[Items from a data source]
= Beginning of Section =

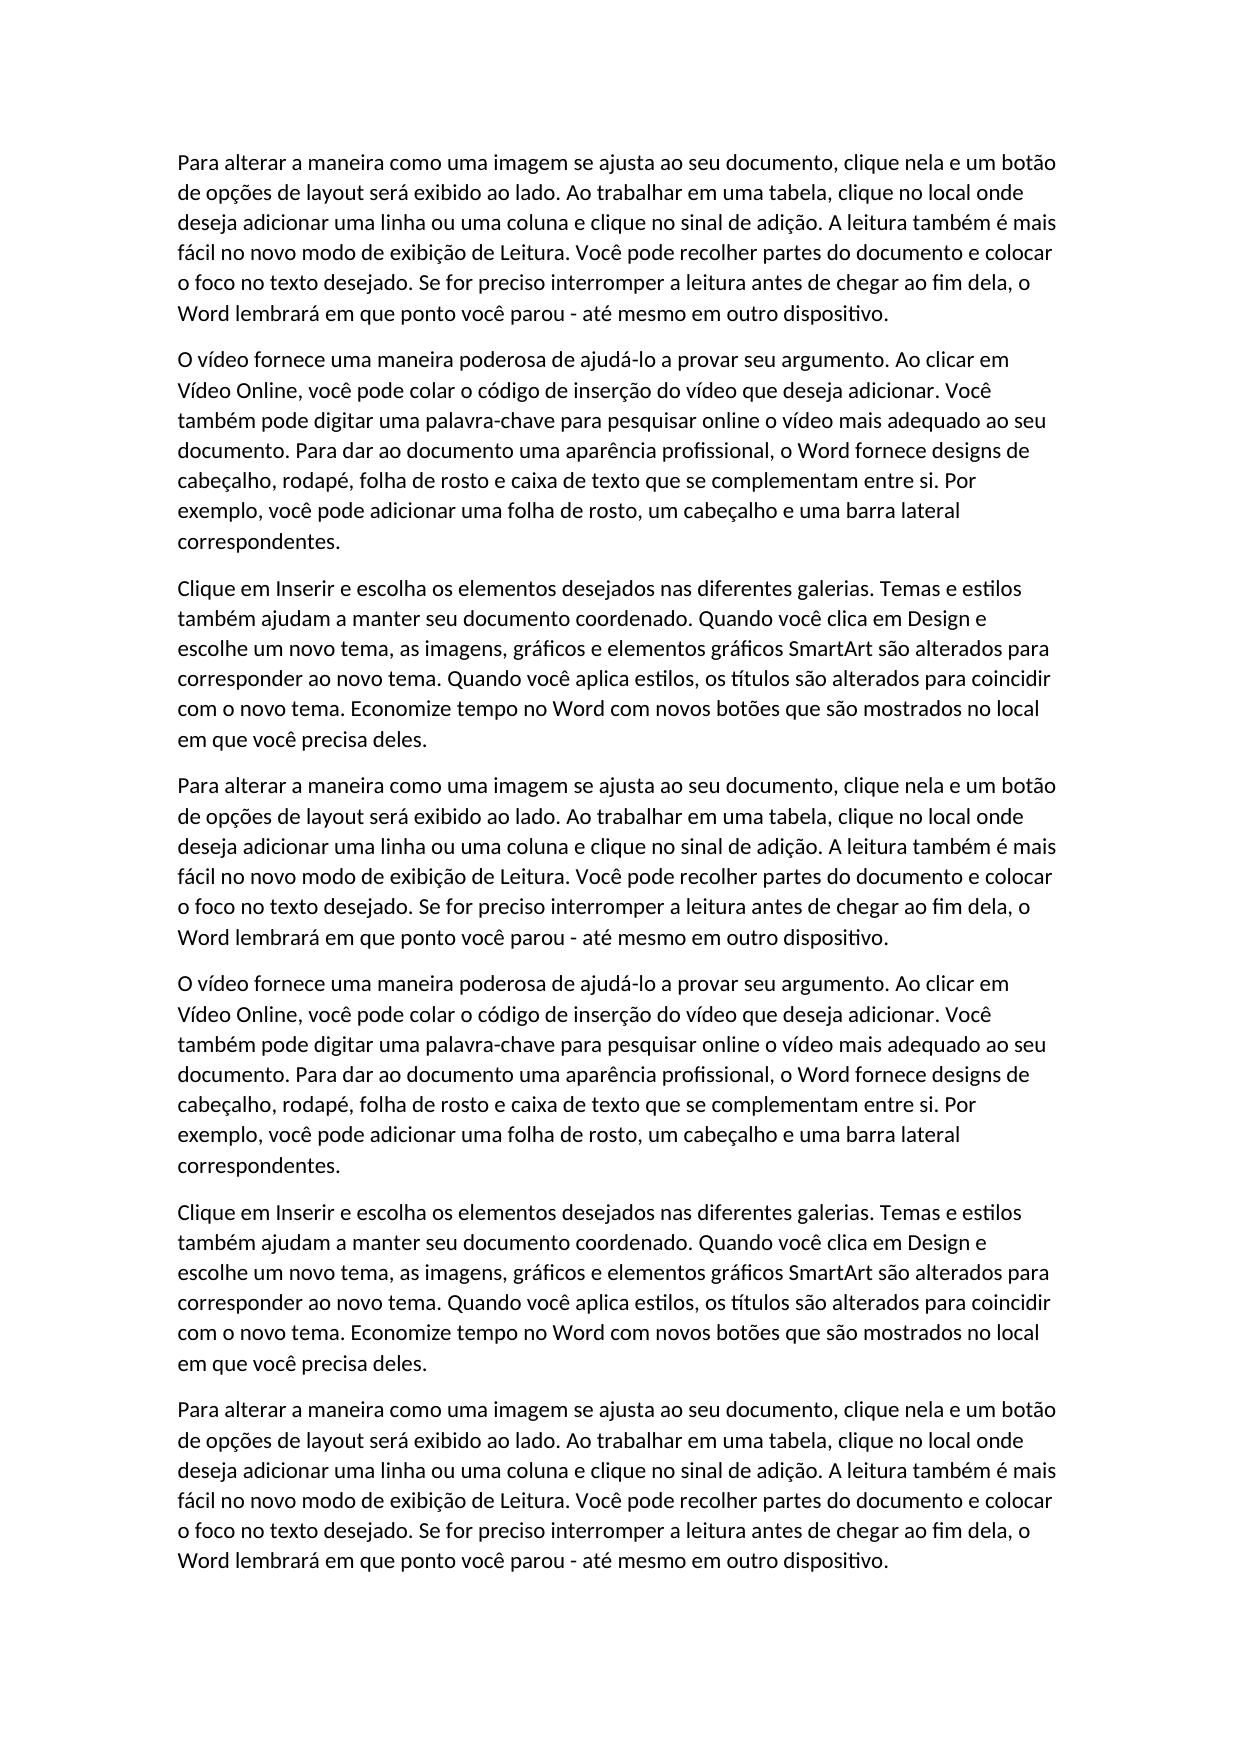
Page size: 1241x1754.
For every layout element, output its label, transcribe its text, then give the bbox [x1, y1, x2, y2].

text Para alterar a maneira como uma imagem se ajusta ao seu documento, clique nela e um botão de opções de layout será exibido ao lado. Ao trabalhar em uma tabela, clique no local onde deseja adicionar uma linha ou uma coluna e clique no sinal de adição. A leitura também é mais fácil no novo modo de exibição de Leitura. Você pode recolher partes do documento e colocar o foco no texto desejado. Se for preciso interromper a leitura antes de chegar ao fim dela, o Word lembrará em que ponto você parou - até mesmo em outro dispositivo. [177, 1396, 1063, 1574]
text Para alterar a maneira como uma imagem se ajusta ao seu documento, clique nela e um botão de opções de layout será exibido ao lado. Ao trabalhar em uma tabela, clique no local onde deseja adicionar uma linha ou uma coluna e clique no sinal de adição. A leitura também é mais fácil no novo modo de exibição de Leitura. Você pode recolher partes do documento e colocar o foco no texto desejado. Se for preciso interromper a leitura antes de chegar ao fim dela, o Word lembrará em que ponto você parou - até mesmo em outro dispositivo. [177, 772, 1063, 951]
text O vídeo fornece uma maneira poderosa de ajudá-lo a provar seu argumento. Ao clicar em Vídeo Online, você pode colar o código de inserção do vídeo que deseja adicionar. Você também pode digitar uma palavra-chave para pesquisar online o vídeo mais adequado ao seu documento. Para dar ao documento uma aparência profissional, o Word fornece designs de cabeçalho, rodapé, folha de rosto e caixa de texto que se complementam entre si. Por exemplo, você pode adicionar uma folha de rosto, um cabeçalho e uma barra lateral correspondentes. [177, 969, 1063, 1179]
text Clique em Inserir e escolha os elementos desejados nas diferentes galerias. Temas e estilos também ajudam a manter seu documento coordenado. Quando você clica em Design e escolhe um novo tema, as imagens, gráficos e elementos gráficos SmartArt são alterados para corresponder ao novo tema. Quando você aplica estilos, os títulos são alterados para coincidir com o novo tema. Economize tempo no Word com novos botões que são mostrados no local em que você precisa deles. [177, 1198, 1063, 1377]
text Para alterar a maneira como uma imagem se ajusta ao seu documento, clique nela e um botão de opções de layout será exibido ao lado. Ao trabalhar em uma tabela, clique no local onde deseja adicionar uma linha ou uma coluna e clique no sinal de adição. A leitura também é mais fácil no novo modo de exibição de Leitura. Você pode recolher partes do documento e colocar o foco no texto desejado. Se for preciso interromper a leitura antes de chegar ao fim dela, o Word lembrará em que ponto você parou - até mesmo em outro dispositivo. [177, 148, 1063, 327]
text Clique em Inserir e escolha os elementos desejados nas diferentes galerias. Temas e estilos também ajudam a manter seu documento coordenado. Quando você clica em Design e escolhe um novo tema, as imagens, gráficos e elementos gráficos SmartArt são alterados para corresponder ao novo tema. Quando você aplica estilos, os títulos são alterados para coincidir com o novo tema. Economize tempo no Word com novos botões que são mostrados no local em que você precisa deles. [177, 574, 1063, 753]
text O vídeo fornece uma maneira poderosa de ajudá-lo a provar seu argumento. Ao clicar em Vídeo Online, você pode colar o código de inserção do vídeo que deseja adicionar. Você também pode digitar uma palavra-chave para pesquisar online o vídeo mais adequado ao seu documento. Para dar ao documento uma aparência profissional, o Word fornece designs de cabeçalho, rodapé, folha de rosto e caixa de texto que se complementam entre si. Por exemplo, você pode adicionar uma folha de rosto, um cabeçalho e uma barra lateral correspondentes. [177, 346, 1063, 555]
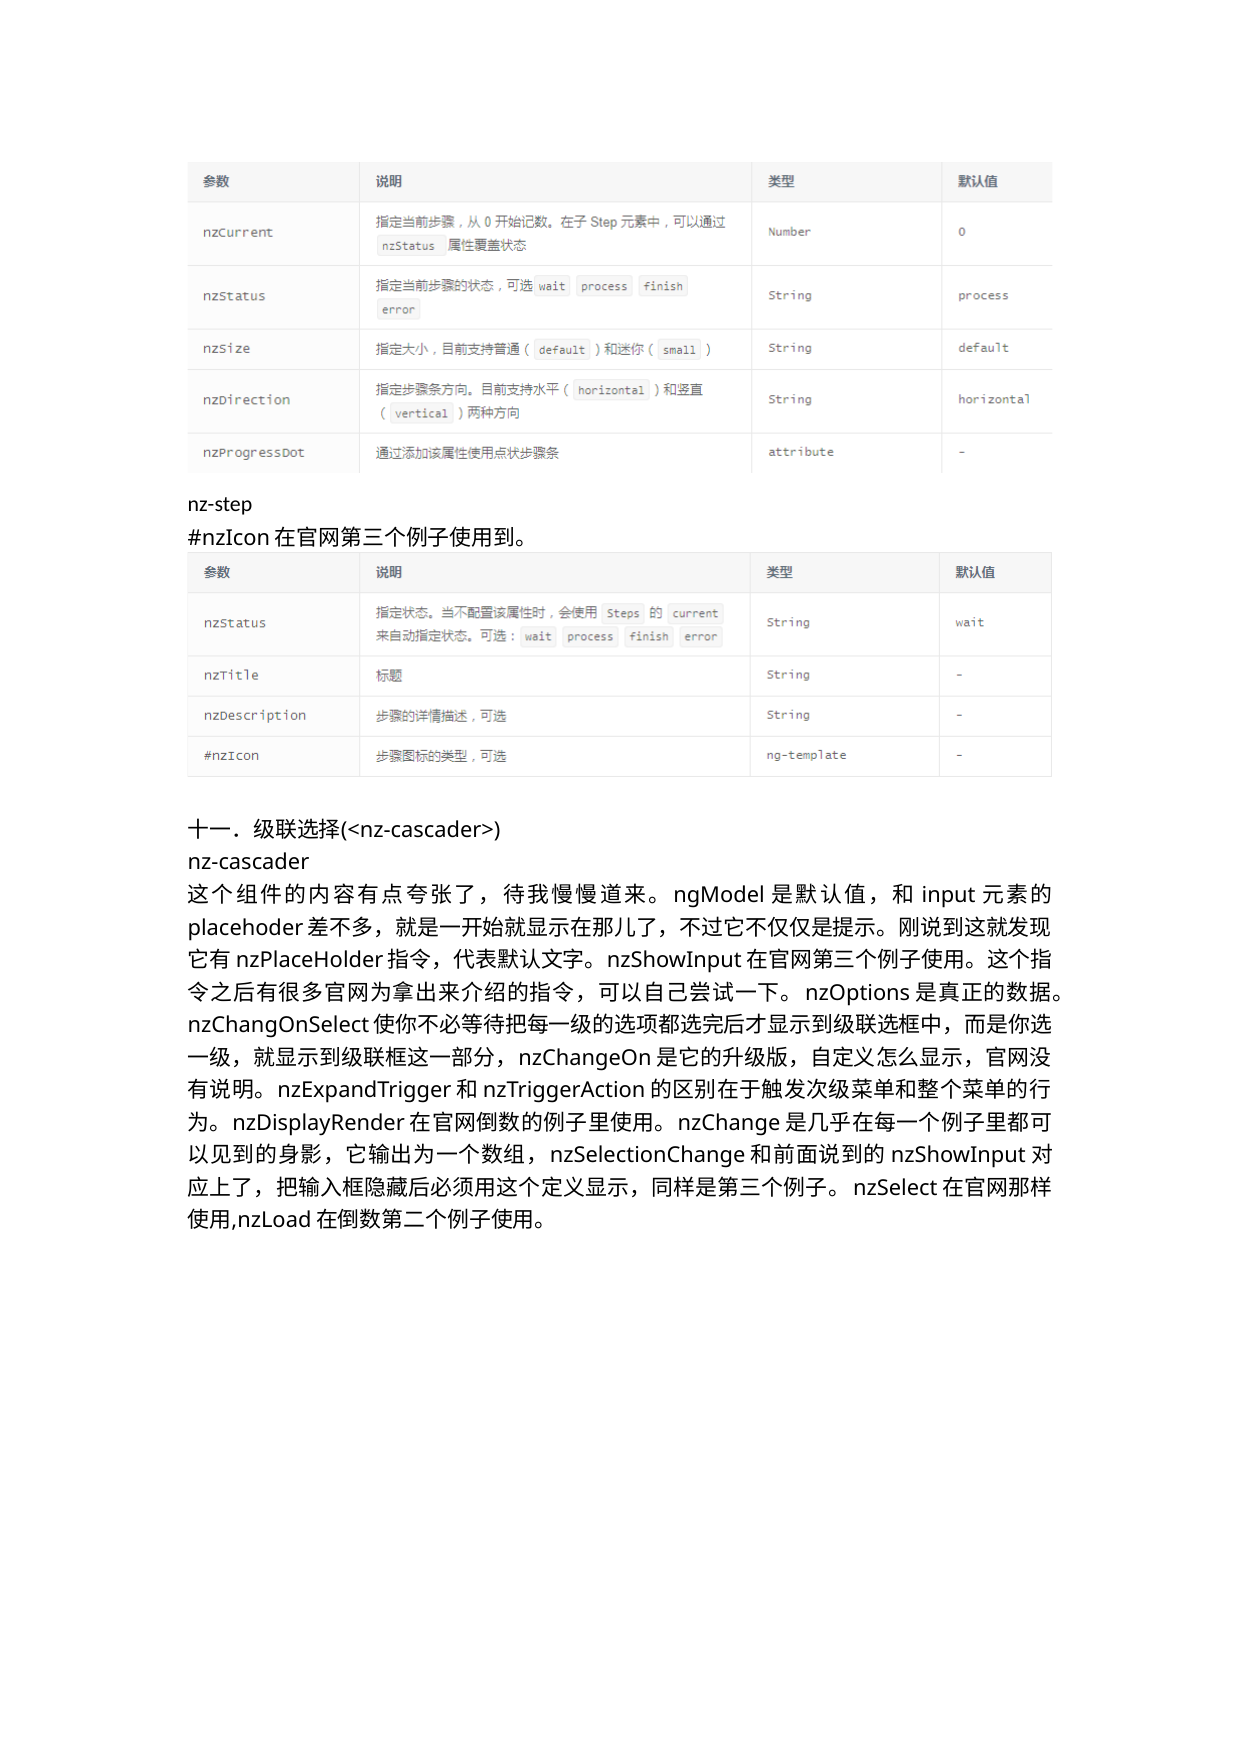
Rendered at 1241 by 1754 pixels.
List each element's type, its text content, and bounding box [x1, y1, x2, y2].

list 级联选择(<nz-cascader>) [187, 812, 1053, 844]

= End of Section =

Leaving images out, please output every line of the data exactly.

Page size: 1241x1754.
For every layout element, output its label, transcribe its text, then give the bbox [x1, y1, x2, y2].

text Para alterar a maneira como uma imagem se ajusta ao seu documento, clique nela e um botão de opções de layout será exibido ao lado. Ao trabalhar em uma tabela, clique no local onde deseja adicionar uma linha ou uma coluna e clique no sinal de adição. A leitura também é mais fácil no novo modo de exibição de Leitura. Você pode recolher partes do documento e colocar o foco no texto desejado. Se for preciso interromper a leitura antes de chegar ao fim dela, o Word lembrará em que ponto você parou - até mesmo em outro dispositivo. [177, 1396, 1063, 1574]
text Para alterar a maneira como uma imagem se ajusta ao seu documento, clique nela e um botão de opções de layout será exibido ao lado. Ao trabalhar em uma tabela, clique no local onde deseja adicionar uma linha ou uma coluna e clique no sinal de adição. A leitura também é mais fácil no novo modo de exibição de Leitura. Você pode recolher partes do documento e colocar o foco no texto desejado. Se for preciso interromper a leitura antes de chegar ao fim dela, o Word lembrará em que ponto você parou - até mesmo em outro dispositivo. [177, 772, 1063, 951]
text O vídeo fornece uma maneira poderosa de ajudá-lo a provar seu argumento. Ao clicar em Vídeo Online, você pode colar o código de inserção do vídeo que deseja adicionar. Você também pode digitar uma palavra-chave para pesquisar online o vídeo mais adequado ao seu documento. Para dar ao documento uma aparência profissional, o Word fornece designs de cabeçalho, rodapé, folha de rosto e caixa de texto que se complementam entre si. Por exemplo, você pode adicionar uma folha de rosto, um cabeçalho e uma barra lateral correspondentes. [177, 969, 1063, 1179]
text Clique em Inserir e escolha os elementos desejados nas diferentes galerias. Temas e estilos também ajudam a manter seu documento coordenado. Quando você clica em Design e escolhe um novo tema, as imagens, gráficos e elementos gráficos SmartArt são alterados para corresponder ao novo tema. Quando você aplica estilos, os títulos são alterados para coincidir com o novo tema. Economize tempo no Word com novos botões que são mostrados no local em que você precisa deles. [177, 1198, 1063, 1377]
text Para alterar a maneira como uma imagem se ajusta ao seu documento, clique nela e um botão de opções de layout será exibido ao lado. Ao trabalhar em uma tabela, clique no local onde deseja adicionar uma linha ou uma coluna e clique no sinal de adição. A leitura também é mais fácil no novo modo de exibição de Leitura. Você pode recolher partes do documento e colocar o foco no texto desejado. Se for preciso interromper a leitura antes de chegar ao fim dela, o Word lembrará em que ponto você parou - até mesmo em outro dispositivo. [177, 148, 1063, 327]
text Clique em Inserir e escolha os elementos desejados nas diferentes galerias. Temas e estilos também ajudam a manter seu documento coordenado. Quando você clica em Design e escolhe um novo tema, as imagens, gráficos e elementos gráficos SmartArt são alterados para corresponder ao novo tema. Quando você aplica estilos, os títulos são alterados para coincidir com o novo tema. Economize tempo no Word com novos botões que são mostrados no local em que você precisa deles. [177, 574, 1063, 753]
text O vídeo fornece uma maneira poderosa de ajudá-lo a provar seu argumento. Ao clicar em Vídeo Online, você pode colar o código de inserção do vídeo que deseja adicionar. Você também pode digitar uma palavra-chave para pesquisar online o vídeo mais adequado ao seu documento. Para dar ao documento uma aparência profissional, o Word fornece designs de cabeçalho, rodapé, folha de rosto e caixa de texto que se complementam entre si. Por exemplo, você pode adicionar uma folha de rosto, um cabeçalho e uma barra lateral correspondentes. [177, 346, 1063, 555]
Rendered at 1241 by 1754 pixels.
List each element's type, its text content, and bounding box [x1, y1, x2, y2].

list 级联选择(<nz-cascader>) [187, 812, 1053, 844]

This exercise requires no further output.